Arguments for the BasicCrawler constructor.

It is intended for typing forwarded __init__ arguments in the subclasses.

Index

Properties

concurrency_settings

concurrency_settings: NotRequired[ConcurrencySettings]

Settings to fine-tune concurrency levels.

configuration

configuration: NotRequired[Configuration]

Crawler configuration.

configure_logging

configure_logging: NotRequired[bool]

If True, the crawler will set up logging infrastructure automatically.

event_manager

event_manager: NotRequired[EventManager]

A custom EventManager instance, allowing the use of non-default configuration.

http_client

http_client: NotRequired[BaseHttpClient]

HTTP client used by BasicCrawlingContext.send_request and the HTTP-based crawling.

max_crawl_depth

max_crawl_depth: NotRequired[int | None]

Limits crawl depth from 0 (initial requests) up to the specified max_crawl_depth. Requests at the maximum depth are processed, but no further links are enqueued.

max_request_retries

max_request_retries: NotRequired[int]

Maximum number of attempts to process a single request.

max_requests_per_crawl

max_requests_per_crawl: NotRequired[int | None]

Maximum number of pages to open during a crawl. The crawl stops upon reaching this limit. Setting this value can help avoid infinite loops in misconfigured crawlers. None means no limit. Due to concurrency settings, the actual number of pages visited may slightly exceed this value.

max_session_rotations

max_session_rotations: NotRequired[int]

Maximum number of session rotations per request. The crawler rotates the session if a proxy error occurs or if the website blocks the request.

proxy_configuration

proxy_configuration: NotRequired[ProxyConfiguration]

HTTP proxy configuration used when making requests.

request_handler

request_handler: NotRequired[Callable[[TCrawlingContext], Awaitable[None]]]

A callable responsible for handling requests.

request_handler_timeout

request_handler_timeout: NotRequired[timedelta]

Maximum duration allowed for a single request handler to run.

request_provider

request_provider: NotRequired[RequestProvider]
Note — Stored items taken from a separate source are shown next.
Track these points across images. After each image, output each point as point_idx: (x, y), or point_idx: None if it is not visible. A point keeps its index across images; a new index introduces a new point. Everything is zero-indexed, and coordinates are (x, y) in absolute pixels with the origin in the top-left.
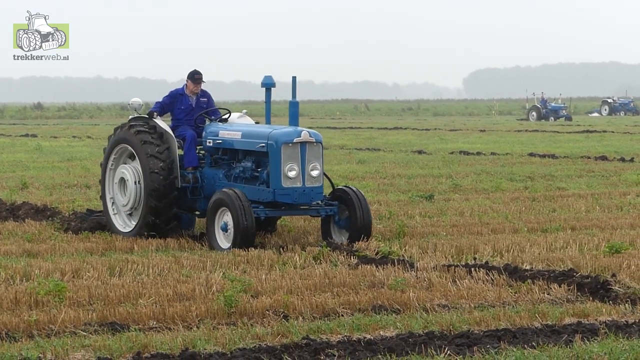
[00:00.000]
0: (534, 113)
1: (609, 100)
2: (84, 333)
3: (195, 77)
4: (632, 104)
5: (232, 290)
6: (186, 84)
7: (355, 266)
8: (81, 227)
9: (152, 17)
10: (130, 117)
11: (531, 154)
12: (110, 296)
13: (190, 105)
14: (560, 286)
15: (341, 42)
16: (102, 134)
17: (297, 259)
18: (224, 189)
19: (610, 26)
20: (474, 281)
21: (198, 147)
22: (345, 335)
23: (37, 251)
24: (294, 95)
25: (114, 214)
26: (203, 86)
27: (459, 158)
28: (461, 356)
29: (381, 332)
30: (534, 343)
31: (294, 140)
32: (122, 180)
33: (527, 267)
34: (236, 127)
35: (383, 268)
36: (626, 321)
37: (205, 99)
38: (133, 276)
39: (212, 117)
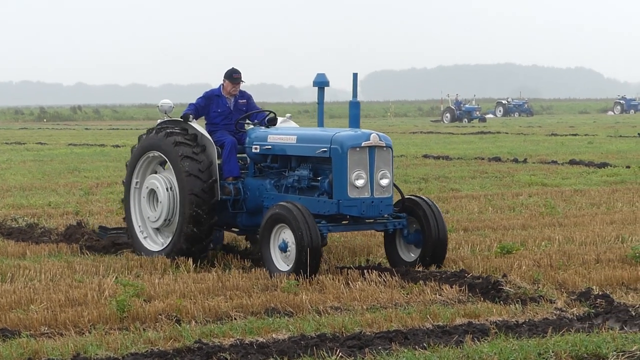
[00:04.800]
0: (447, 115)
1: (504, 102)
2: None
3: (233, 76)
4: (526, 105)
5: (125, 295)
6: (223, 84)
7: (248, 269)
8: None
9: (48, 19)
10: (159, 120)
11: (425, 156)
12: (1, 302)
13: (228, 108)
14: (451, 287)
15: (237, 45)
16: None
17: (191, 263)
18: (281, 202)
19: (505, 28)
20: (366, 283)
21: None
22: (238, 339)
23: None
24: (355, 94)
25: (144, 237)
26: (242, 86)
27: None
28: (353, 358)
29: (273, 335)
30: (425, 344)
31: (362, 144)
32: (152, 193)
33: (419, 269)
34: (289, 131)
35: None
36: (516, 321)
37: (245, 101)
38: (25, 282)
39: (256, 121)
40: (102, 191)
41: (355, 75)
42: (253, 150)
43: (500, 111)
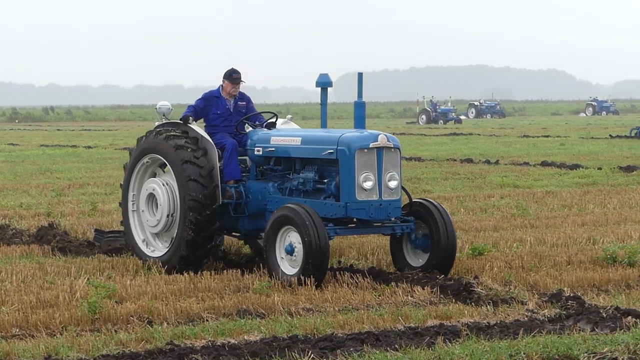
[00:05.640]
0: (423, 116)
1: (476, 103)
2: None
3: (233, 76)
4: (498, 107)
5: (96, 297)
6: (222, 85)
7: (220, 271)
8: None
9: (19, 19)
10: (157, 123)
11: None
12: None
13: (228, 110)
14: (423, 289)
15: (210, 47)
16: None
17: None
18: (288, 204)
19: (478, 30)
20: (338, 285)
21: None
22: (210, 340)
23: None
24: (360, 94)
25: (142, 240)
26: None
27: None
28: (324, 359)
29: (245, 337)
30: (396, 345)
31: (370, 146)
32: (151, 197)
33: (391, 270)
34: (293, 132)
35: (249, 272)
36: (488, 322)
37: (244, 102)
38: None
39: (257, 123)
40: (74, 192)
41: (360, 75)
42: (255, 153)
43: (472, 113)
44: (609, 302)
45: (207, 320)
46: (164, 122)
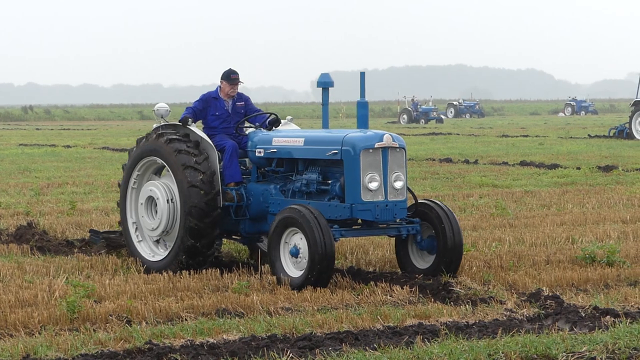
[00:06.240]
0: (404, 116)
1: (455, 103)
2: None
3: (231, 77)
4: (477, 107)
5: (75, 296)
6: (220, 86)
7: (199, 270)
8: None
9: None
10: (155, 125)
11: None
12: None
13: (226, 111)
14: (402, 288)
15: (190, 45)
16: None
17: (141, 263)
18: (292, 205)
19: (457, 29)
20: None
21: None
22: (189, 340)
23: None
24: (362, 94)
25: (139, 241)
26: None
27: None
28: (303, 359)
29: (224, 336)
30: (375, 345)
31: (375, 146)
32: (150, 200)
33: (370, 270)
34: (296, 133)
35: (228, 272)
36: (466, 322)
37: (243, 103)
38: None
39: (257, 124)
40: (53, 192)
41: (362, 75)
42: (256, 154)
43: (451, 112)
44: (588, 302)
45: (186, 319)
46: (162, 123)
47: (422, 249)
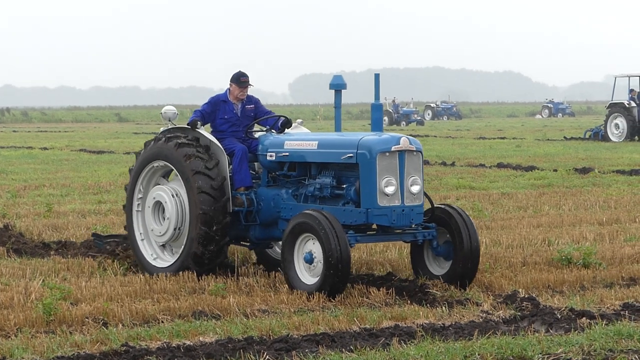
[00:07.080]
0: (385, 118)
1: (432, 105)
2: None
3: (241, 79)
4: (454, 109)
5: (52, 298)
6: (229, 89)
7: (176, 272)
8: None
9: None
10: (163, 128)
11: None
12: None
13: (235, 115)
14: (379, 290)
15: (168, 47)
16: None
17: (117, 265)
18: (306, 211)
19: (434, 32)
20: None
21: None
22: (165, 342)
23: None
24: (377, 96)
25: (144, 247)
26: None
27: None
28: None
29: (201, 338)
30: (352, 347)
31: (392, 149)
32: (158, 205)
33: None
34: (309, 136)
35: (204, 274)
36: (443, 324)
37: (252, 106)
38: None
39: (267, 127)
40: (30, 194)
41: (377, 76)
42: (268, 158)
43: (429, 114)
44: (564, 303)
45: (162, 321)
46: (170, 127)
47: (438, 254)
Provider for requests to be processed by the crawler.

retry_on_blocked

retry_on_blocked: NotRequired[bool]

If True, the crawler attempts to bypass bot protections automatically.

session_pool

session_pool: NotRequired[SessionPool]

A custom SessionPool instance, allowing the use of non-default configuration.

statistics

statistics: NotRequired[Statistics[StatisticsState]]

A custom Statistics instance, allowing the use of non-default configuration.

use_session_pool

use_session_pool: NotRequired[bool]

Enable the use of a session pool for managing sessions during crawling.